The Fellow considered using ORCHIDEE model output as inputs to the model. However, the Fellow identified data products that are more closely related to measurements than is ORCHIDEE model output. Nevertheless, the Fellow is developing an interface system to couple Millennial V2 and ORCHIDEE that goes beyond what was promised in WP2 because rather than running the model offline, the interface will allow data to be passed between Millennial V2 and ORCHIDEE at each timestep and include coupled C and nitrogen cycling. This work will be completed by postdoctoral fellow E. Bruni who will be co-advised by the Fellow and B.Guenet under the H2020 Grant No. 101000289.

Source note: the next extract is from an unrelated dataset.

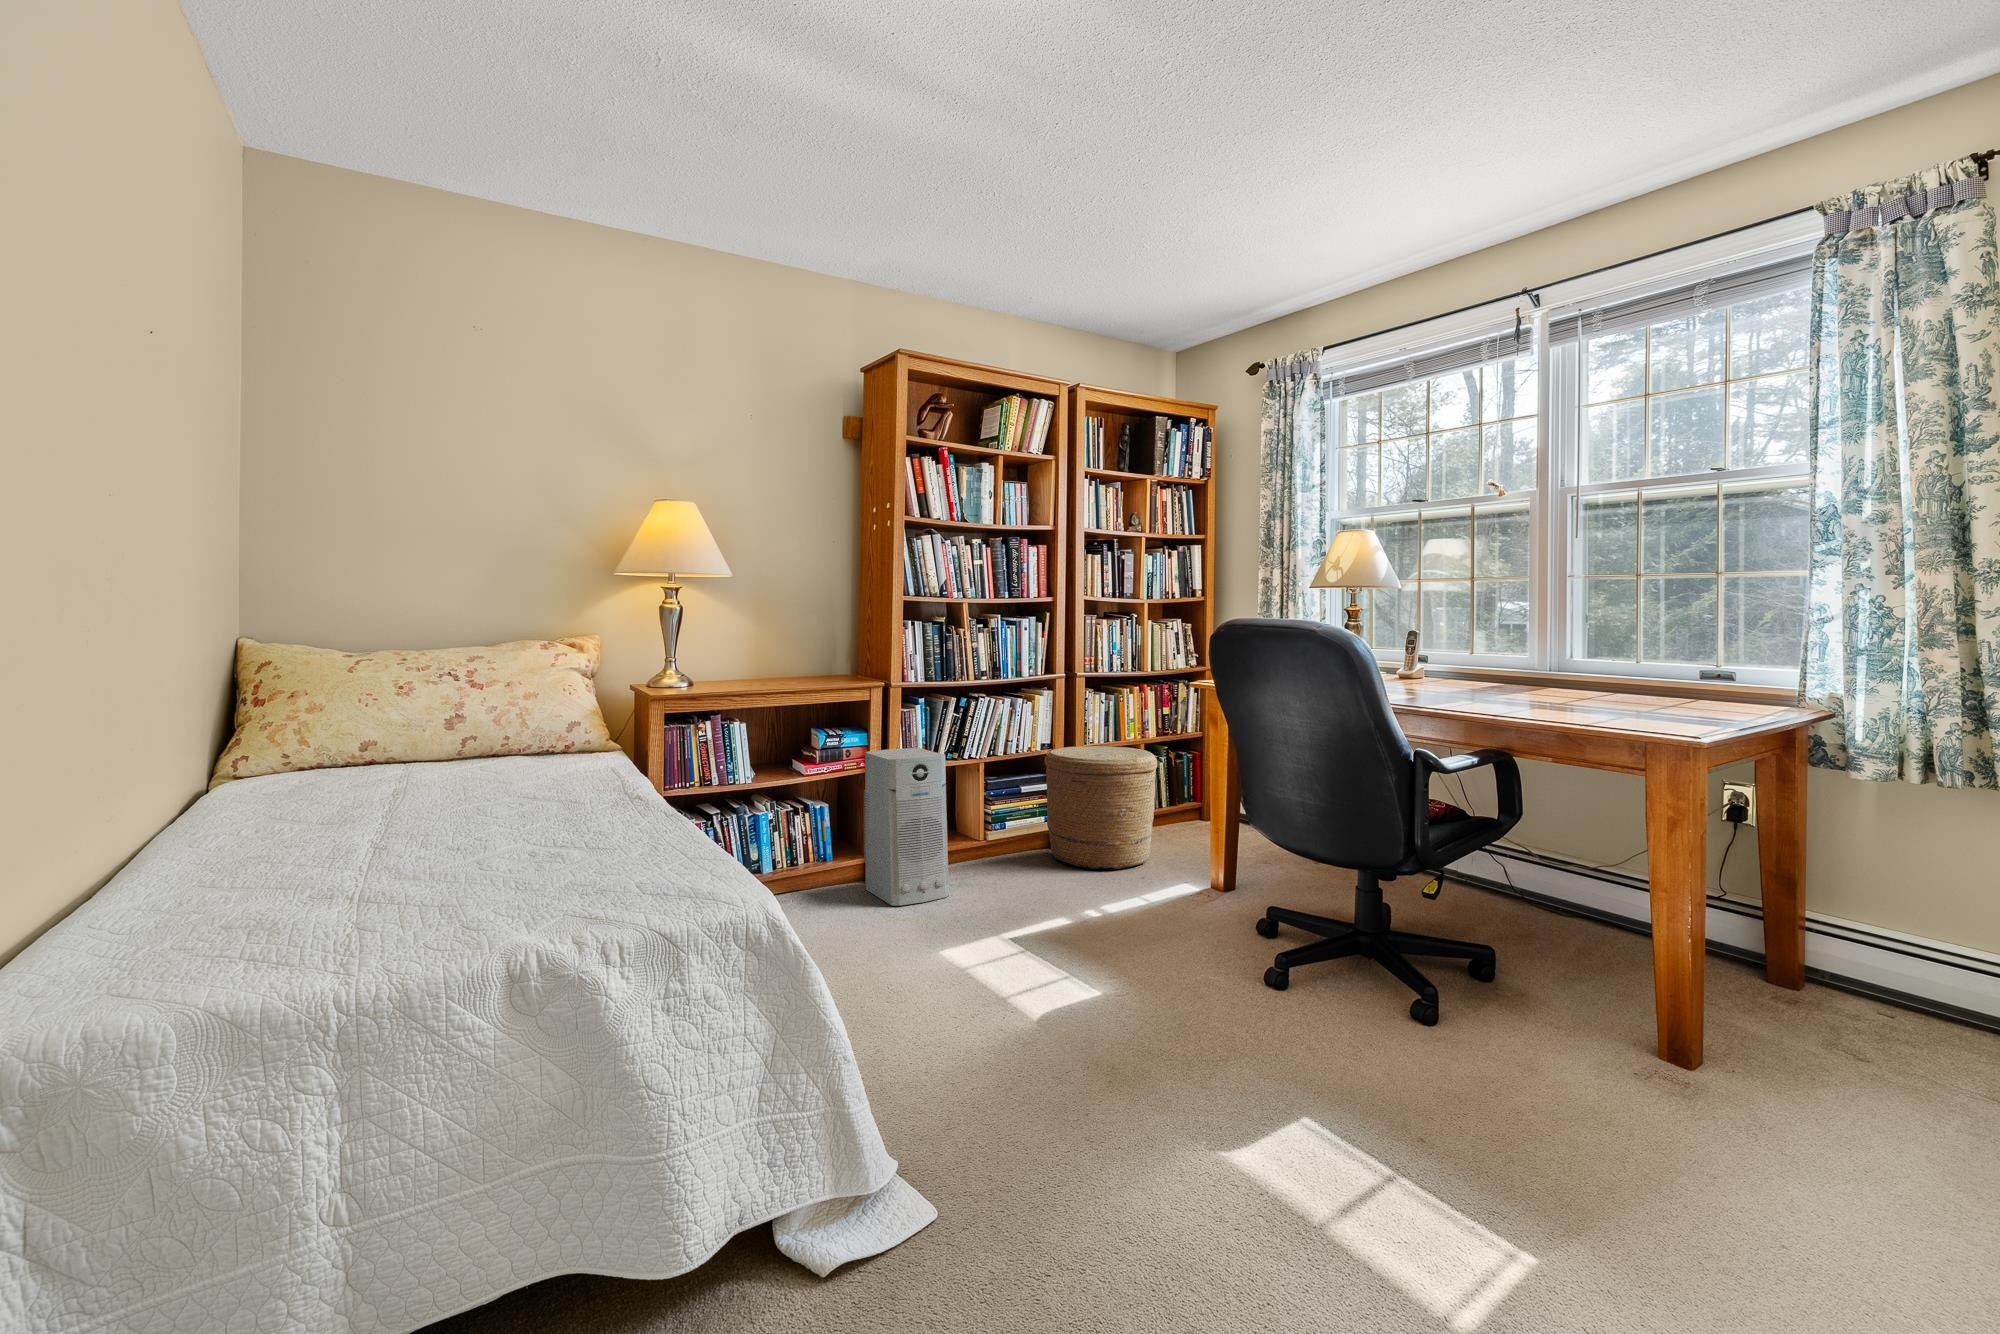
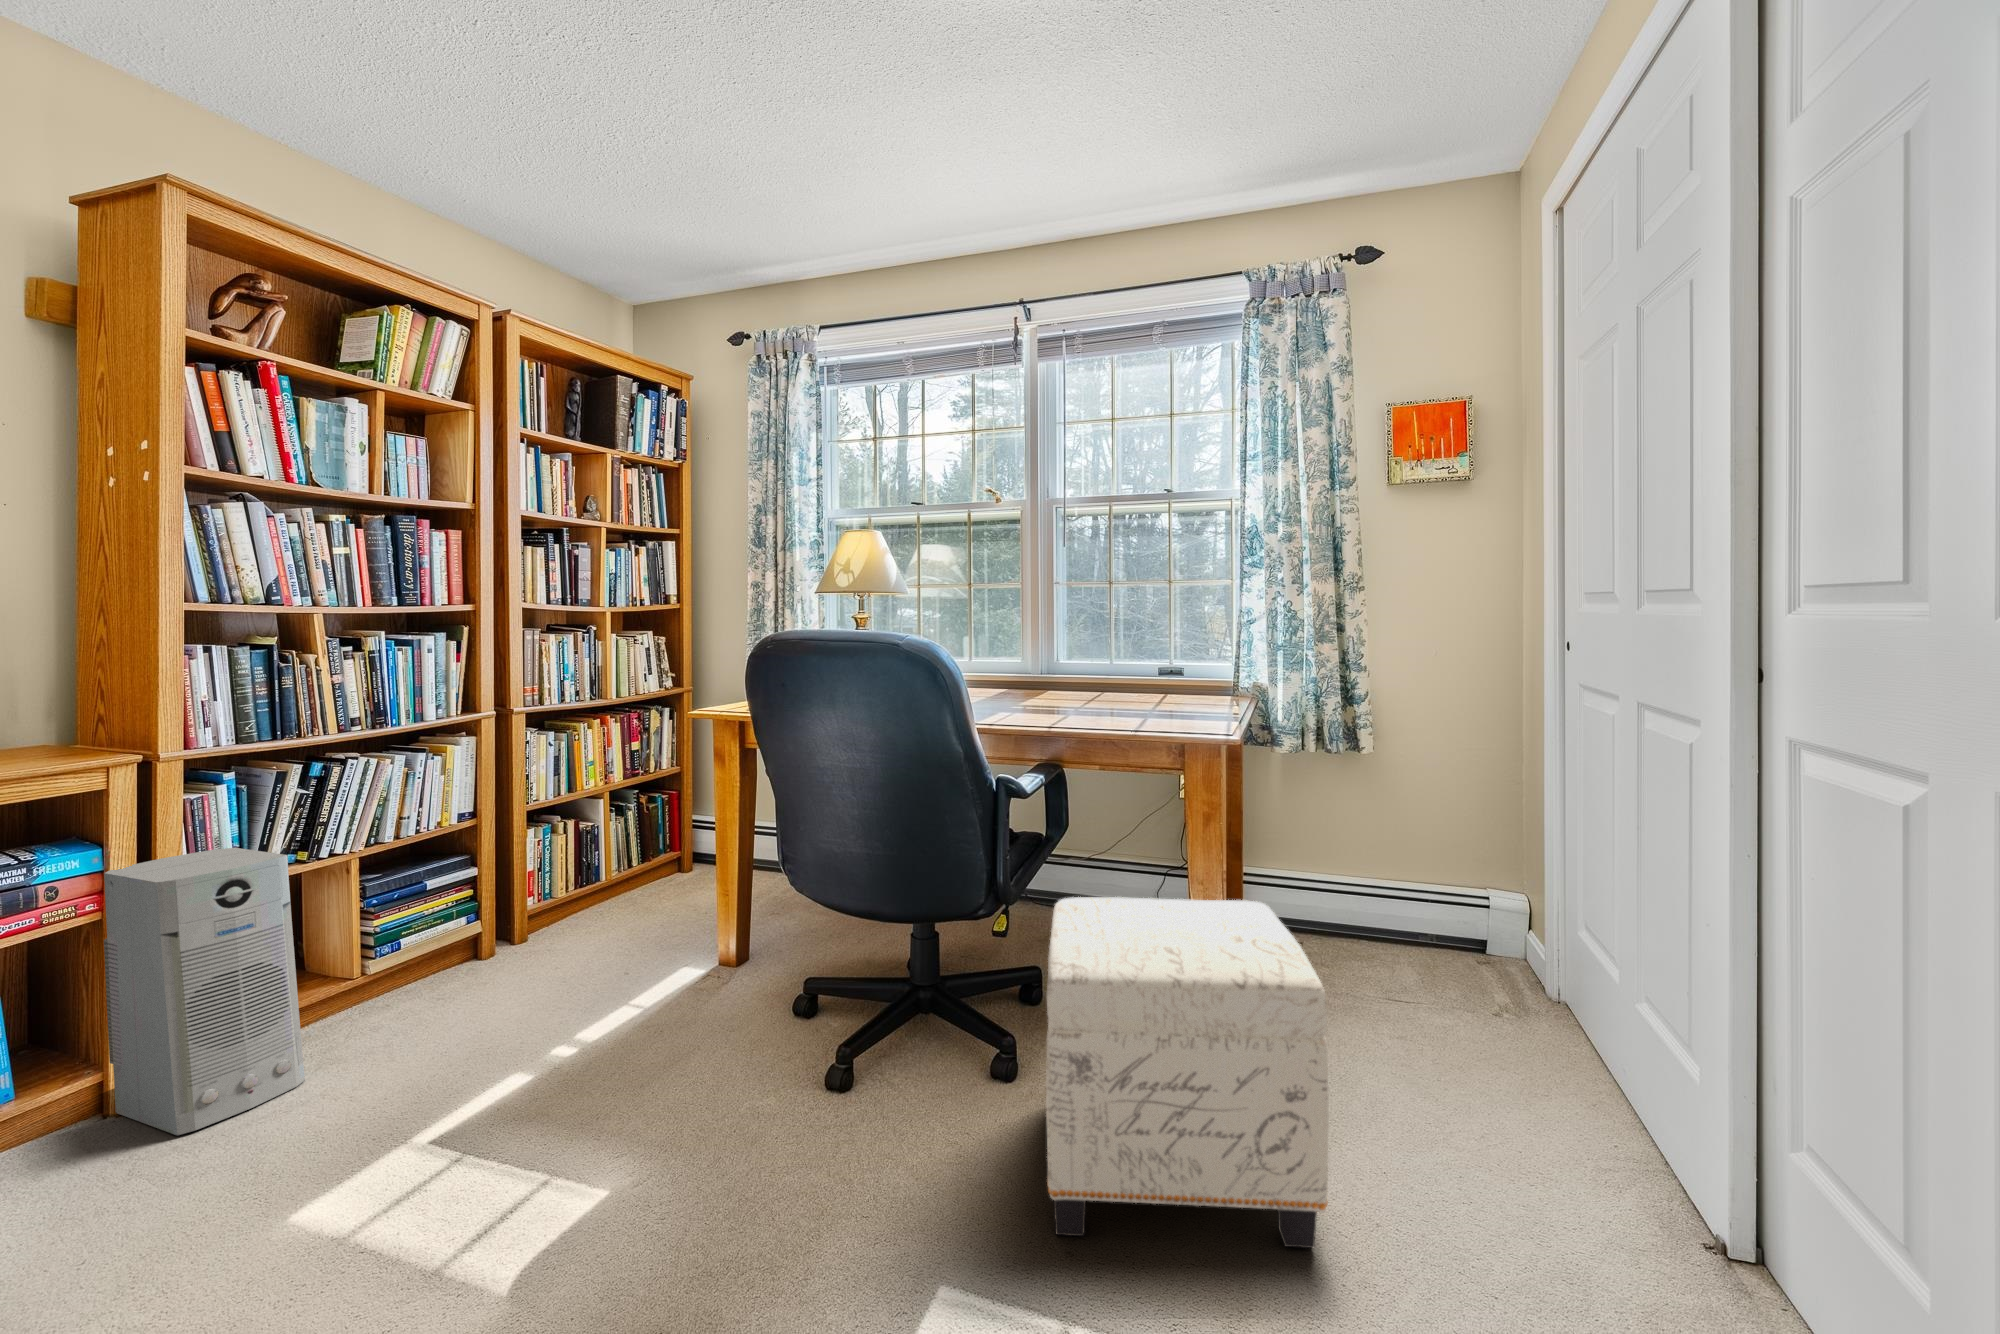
woven basket: present [1045,746,1157,869] -> none [471,798,640,973]
ottoman: none [1409,857,1702,1189] -> present [1046,897,1329,1248]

CMIP5 simulations were not yet conducted due to the project ending 4 months early, as the Fellow secured a permanent position as an Associate Scientist at ORNL, USA. However, projections of the coupled ORCHIDEE-Millennial in response to changing climate and land use is planned in collaboration with E. Bruni as mentioned above. Relevant to Tasks 2.2 and 2.3 multiple models were fitted including Millennial V2 to decadal-scale soil C stock changes measured at 17 agricultural sites to determine how much additional C is needed to meet the goal of increasing soil C concentration by 4‰ per year, in prep for Global Change Biology (Bruni et al.). Over the time period of the Fellowship, the Fellow has published 2 first author papers, and 1 corresponding author paper. This represents a total of 3 published papers, 1 book chapter in press, 1 book chapter in revision, 3 papers in review, and 4 papers in advanced prep.
The Fellow disseminated her research via publication, her Twitter account, and invited talks at conferences (e.g. American Geophysical Union) and research institutions.
The Millennial model is already being used within multi-model ensemble tools to inform decision makers and improve model fitting processes, as well as provide uncertainty bounds to projections based on differences in model structure. In addition to the example described above, the Millennial model code has been forked 9 times from the original Github repository by other research groups and is being developed into model ensemble tools in Europe and the US. The ability to update projections when new data become available is a fundamental advance that allows modelers to accelerate the pace with which they improve prediction accuracy.